Egalim 2 va-t-elle conduire les industriels à payer davantage les betteraves ?
Si comme l’indique La Coopération agricole, Egalim 2 constitue « une avancée notable pour tenter d’enrayer la guerre des prix » – et par conséquent obtenir des prix du sucre plus élevés – alors l’application de règles de partage de la valeur devrait se retrouver dans le prix des betteraves. Un exemple concret : si la loi avait été mise en place l’année dernière, les sucriers auraient déjà pu bénéficier de la hausse des cours qui s’est enclenchée depuis cet été. Selon les calculs de la CGB : une application de la loi Egalim 2 à partir de janvier 2022 permettrait, en théorie, d’obtenir une révision à la hausse des contrats (qui avaient été négociés l’été dernier) de 16 à 18 % pour les livraisons allant de janvier à septembre 2022, soit environ 75 €/t de sucre équivalent à presque 5 €/t de betterave !

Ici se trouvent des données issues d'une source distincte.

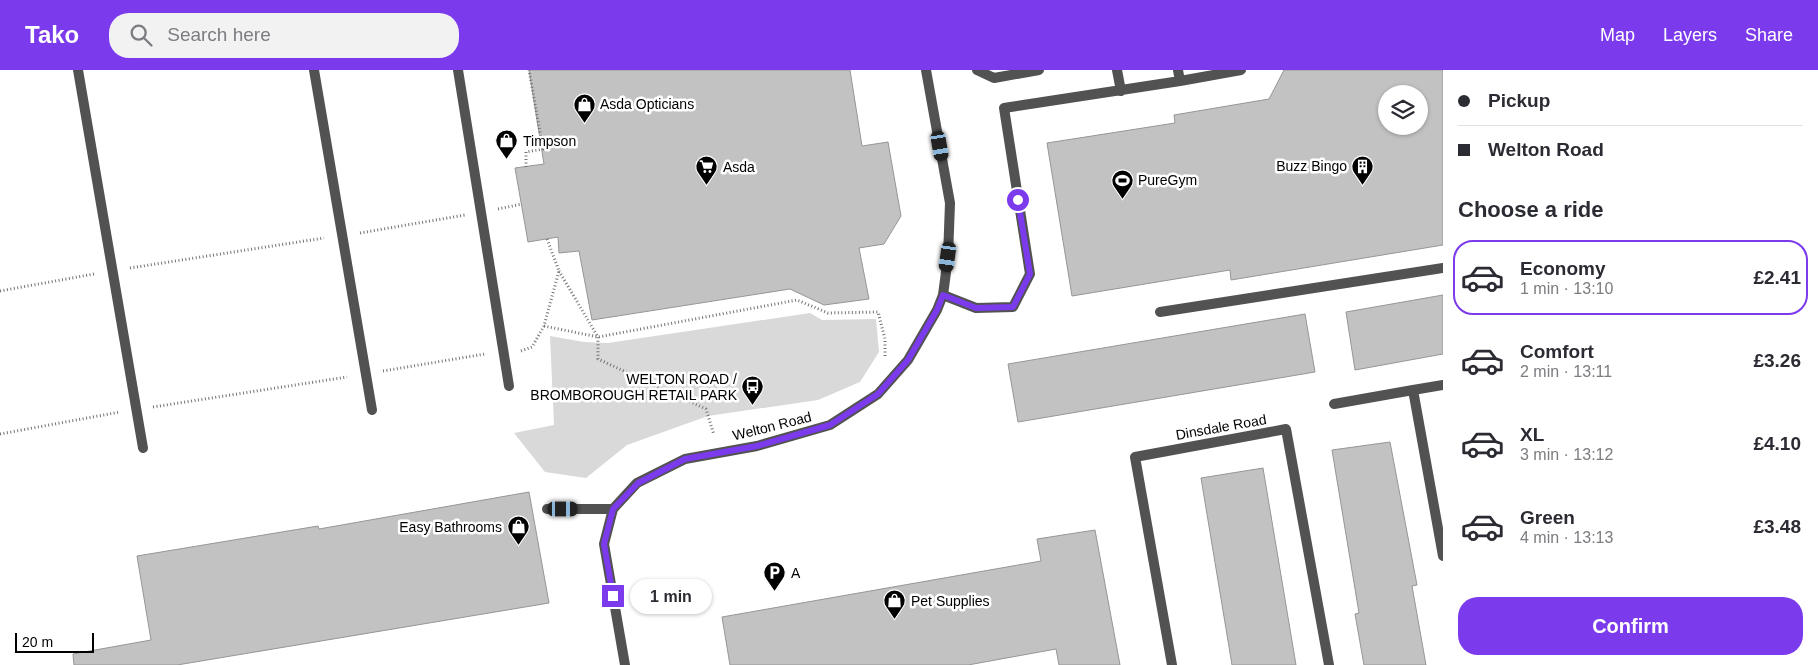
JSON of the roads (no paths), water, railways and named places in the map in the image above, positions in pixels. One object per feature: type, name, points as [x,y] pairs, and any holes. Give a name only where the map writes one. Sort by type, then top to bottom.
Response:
[{"type":"street","points":[[78,70],[143,448]]},
{"type":"street","points":[[314,70],[372,410]]},
{"type":"street","points":[[458,70],[509,386]]},
{"type":"street","name":"Welton Road","points":[[625,665],[604,544],[613,509],[638,483],[685,459],[757,446],[830,425],[878,394],[908,360],[937,310],[943,295],[948,257],[950,203],[926,70]]},
{"type":"street","points":[[977,70],[994,78],[1039,70]]},
{"type":"street","points":[[1117,70],[1120,91]]},
{"type":"street","points":[[1178,70],[1180,82]]},
{"type":"street","points":[[943,295],[976,308],[1013,307],[1030,274],[1004,108],[1180,82],[1241,70]]},
{"type":"street","points":[[1160,312],[1443,268]]},
{"type":"street","points":[[1334,404],[1443,385]]},
{"type":"street","points":[[1414,390],[1443,556]]},
{"type":"street","name":"Dinsdale Road","points":[[1172,665],[1135,457],[1286,429],[1329,665]]},
{"type":"street","points":[[547,509],[613,509]]},
{"type":"place","name":"Asda Opticians","points":[[584,123]]},
{"type":"place","name":"Timpson","points":[[507,160]]},
{"type":"place","name":"Buzz Bingo","points":[[1363,185]]},
{"type":"place","name":"Asda","points":[[707,186]]},
{"type":"place","name":"PureGym","points":[[1122,199]]},
{"type":"place","name":"WELTON ROAD / BROMBOROUGH RETAIL PARK","points":[[753,406]]},
{"type":"place","name":"Easy Bathrooms","points":[[518,546]]},
{"type":"place","name":"A","points":[[775,592]]},
{"type":"place","name":"Pet Supplies","points":[[895,620]]}]
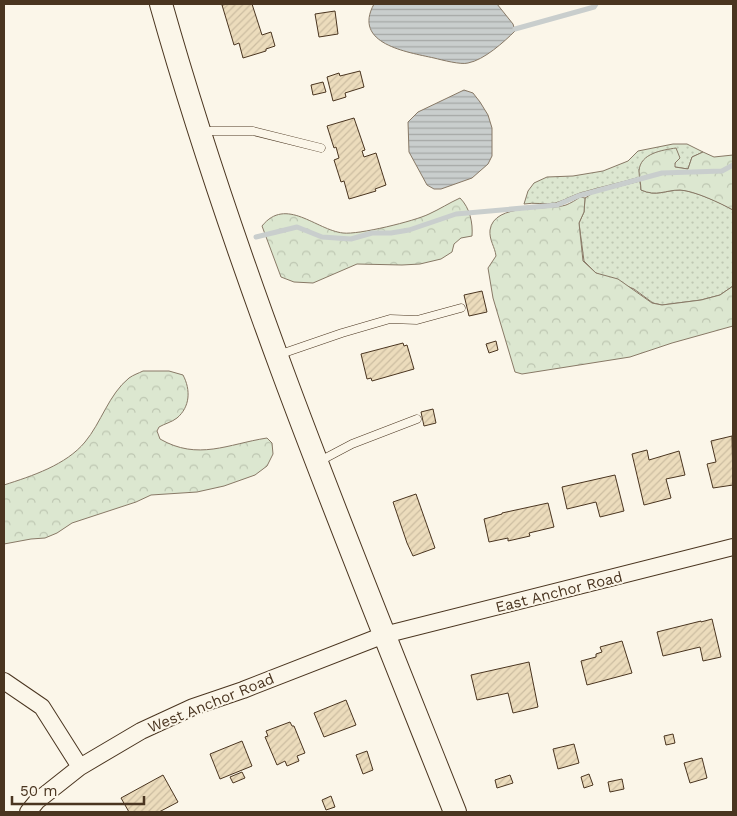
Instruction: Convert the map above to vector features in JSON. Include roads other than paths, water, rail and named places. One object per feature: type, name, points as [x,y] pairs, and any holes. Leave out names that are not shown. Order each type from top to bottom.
[{"type":"main road","points":[[161,4],[200,131],[276,356],[316,463],[455,812]]},
{"type":"street","name":"East Anchor Road","points":[[384,635],[733,547]]},
{"type":"street","name":"West Anchor Road","points":[[28,812],[37,801],[80,767],[141,731],[193,707],[244,690],[384,635]]},
{"type":"street","points":[[4,681],[42,707],[80,767]]},
{"type":"lane","points":[[200,131],[253,131],[321,148]]},
{"type":"lane","points":[[276,356],[342,333],[390,319],[417,320],[461,308]]},
{"type":"lane","points":[[316,463],[352,444],[417,419]]},
{"type":"waterway","points":[[515,29],[594,7],[596,4]]},
{"type":"waterway","points":[[256,237],[297,227],[322,237],[351,239],[372,233],[391,233],[409,230],[456,214],[557,205],[578,196],[662,173],[722,171],[733,165]]}]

La liste des produits exclus de la mesure de sanctuarisation du prix des matières premières agricoles à partir du premier acheteur est assez longue : les fruits et légumes frais ; les vins, spiritueux et cidres ; les eaux minérales et aromatisées ; les céréales et oléoprotéagineux de première transformation. Tous ces produits ont été exclus en raison de spécificités de production et de marché. Pour les céréales, l’argument est que l’agriculteur peut être acteur du prix grâce aux marchés à terme. Les dérivés céréaliers que sont l’isoglucose, le fructose et le glucose sont exclus. L’éthanol et la pulpe de betterave le sont aussi.
À noter enfin que les pommes de terre à l’état brut et les produits amylacés (fécule et dérives) sont exclus d’Egalim 2, mais pas les autres produits transformés (frites, chips, purée,…) sont bien dans le champ de la loi… Comme le sucre donc.